→ **TO-DO ITEM**:
Please give the reply the father makes in the Vortex review when the mother says "Life's a dream, isn't it?"

++++ EXCERPT

Vortex (Web Exclusive)
Reviewed by Lawrence Garcia

Produced by Edouard Weil, Vincent Maraval, and Brahim Cioua; directed by Gaspar Noé; screenplay by Gaspar Noé; cinematography by Benoît Debie; edited by Denis Bedlow and Noé; sound by Ken Yasumoto; starring Françoise Lebrun, Dario Argento, Alex Lutz, and Kylian Dheret. Color, French dialogue with English subtitles, 142 min. A Utopia release.

Vortex, Argentine-born French provocateur Gaspar Noé’s latest feature, opens in an atmosphere of rare calm. An opening-credits scroll gives way to a clear blue sky, from which the camera tilts down to survey a set of Parisian apartments. The next two shots give us frames within frames: a pair of complementary views of windows directly opposite each other, through which an elderly couple (played by Françoise Lebrun, of The Mother and the Whore fame, and Italian master Dario Argento) exchange a few words. The images suggest two opposed apartments in neighboring buildings, calling to mind the spatial arrangement of Ernst Lubitsch’s So This Is Paris (1926). But when Argento and Lebrun’s characters (credited as “The Father” and “The Mother,” respectively) meet up a few seconds later and together head out onto a garden terrace for a cup of tea, we are led to abandon our initial assumption about how the space is put together. Throughout the film, we will more than once be placed in a similar position, forced to reconsider our spatial coordinates. For now, though, the serenity of the moment is all. “Life’s a dream, isn’t it?” she says. “A dream within a dream,” he replies.

Gaspar Noé makes a cameo.

As one might expect from the director of Irreversible (2002), however, the dream cannot last. Giving us a presentiment of what is to come, a clip from Françoise Hardy’s “Mon amie la rose” plays on screen, its lyrics—originally a poem written in response to the death of actress Sylvia Lopez—expressing the transience of human life. Mortality on the mind, we are then presented with the names and birth years of the main cast, after which we transition to an overhead shot of Argento and Lebrun in bed. The latter soon awakes in distress, as if aware that a bold black line is at that very moment dropping down from the top edge of the frame, bisecting the film’s CinemaScope canvas into two roughly square images. As the couple goes about their day, we learn that Lebrun’s character, a former psychiatrist, is suffering from Alzheimer’s; that Argento’s, a film journalist, has a heart condition; and that neither is far from shuffling off this mortal coil. The remainder of the film’s 142 minutes is largely devoid of dramatic incident or narrative surprise [spoiler alert, however, for the latter portions of this review], hardly deviating from depicting its central couple’s mundane activities and their slow, painful deterioration. (As many have observed, the dramatic setup recalls that of Michael Haneke’s 2012 film Amour, with Argento and Lebrun in the Jean-Louis Trintignant and Emmanuelle Riva roles.) What may initially have seemed like a dream becomes something more like Coleridge’s “nightmare life in death.”

++++++++
++++ INFORMATION SHOWN

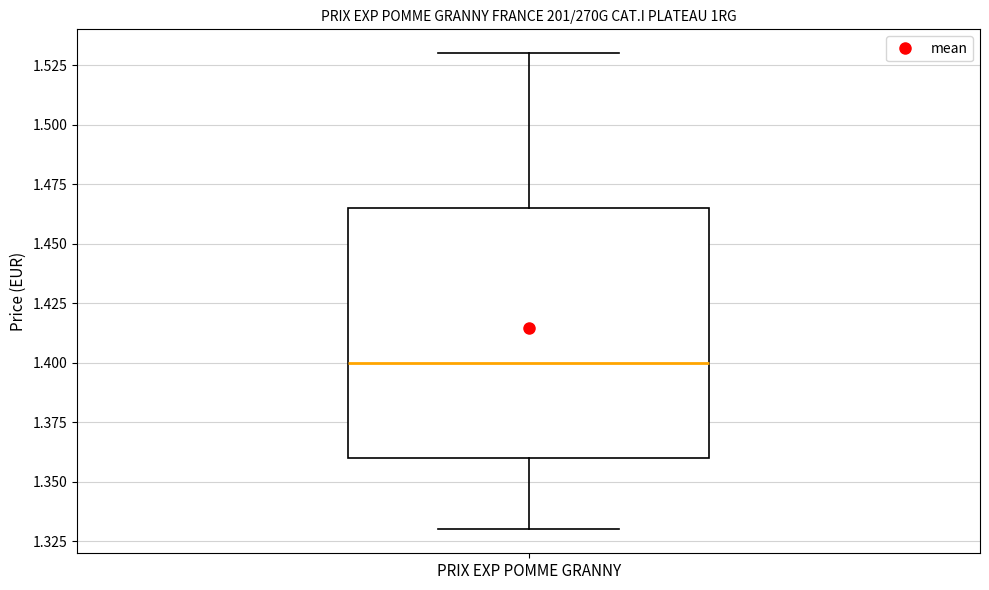

Where is the upper edge of the box for PRIX EXP POMME GRANNY on the y-axis? The values are not printed on the chart, so give them approximately, as read against the axis.

1.465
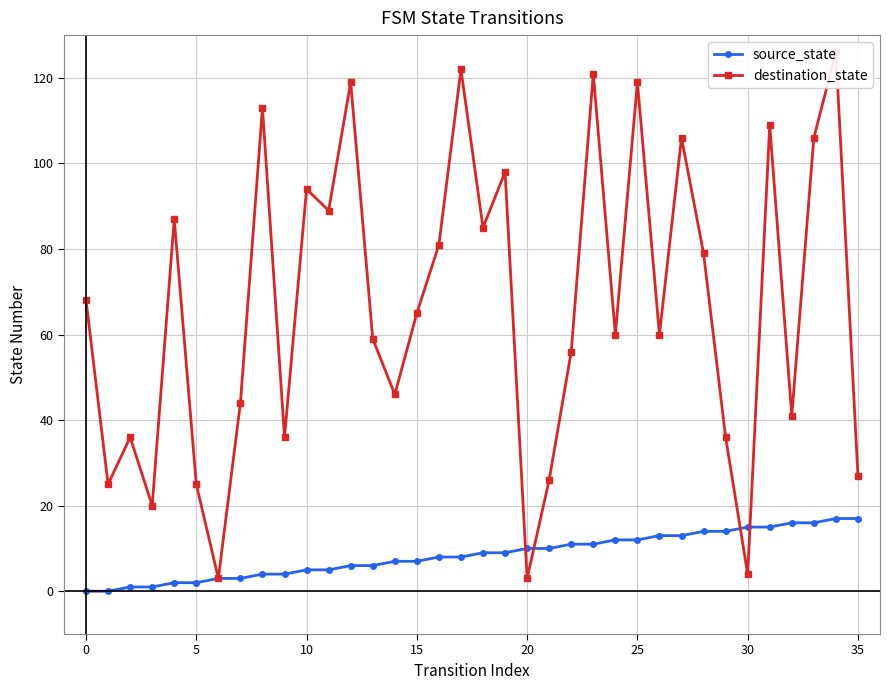

What are all the series names shown in the legend?

source_state, destination_state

++++++++

→ **TASK SOLUTION**:
"A dream within a dream."